▶ _Instructions for the task_: Across the whole listing, copy out every line that includes the string "shoulder".
######
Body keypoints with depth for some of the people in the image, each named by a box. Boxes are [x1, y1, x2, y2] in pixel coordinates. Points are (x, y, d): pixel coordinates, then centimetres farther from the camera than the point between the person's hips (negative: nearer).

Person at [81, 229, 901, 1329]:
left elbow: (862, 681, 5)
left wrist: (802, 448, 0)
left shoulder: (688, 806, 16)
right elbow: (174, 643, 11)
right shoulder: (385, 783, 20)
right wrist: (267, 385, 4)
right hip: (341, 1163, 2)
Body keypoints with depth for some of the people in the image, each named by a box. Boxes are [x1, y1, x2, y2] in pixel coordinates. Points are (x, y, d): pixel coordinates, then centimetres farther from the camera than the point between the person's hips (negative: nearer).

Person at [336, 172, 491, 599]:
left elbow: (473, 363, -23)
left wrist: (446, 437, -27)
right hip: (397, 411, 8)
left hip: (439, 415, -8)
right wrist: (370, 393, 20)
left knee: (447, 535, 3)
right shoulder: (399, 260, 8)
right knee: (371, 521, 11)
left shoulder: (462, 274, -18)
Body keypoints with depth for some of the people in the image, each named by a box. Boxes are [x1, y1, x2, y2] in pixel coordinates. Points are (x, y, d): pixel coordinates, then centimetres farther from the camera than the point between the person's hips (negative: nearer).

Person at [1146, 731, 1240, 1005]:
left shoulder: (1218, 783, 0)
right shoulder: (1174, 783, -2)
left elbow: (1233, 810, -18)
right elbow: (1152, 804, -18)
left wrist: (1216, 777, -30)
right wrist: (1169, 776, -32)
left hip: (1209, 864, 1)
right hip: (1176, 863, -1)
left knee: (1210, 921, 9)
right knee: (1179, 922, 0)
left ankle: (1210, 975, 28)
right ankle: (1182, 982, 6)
######
▶ _Output for this exercise_:
left shoulder: (688, 806, 16)
right shoulder: (385, 783, 20)
right shoulder: (399, 260, 8)
left shoulder: (462, 274, -18)
left shoulder: (1218, 783, 0)
right shoulder: (1174, 783, -2)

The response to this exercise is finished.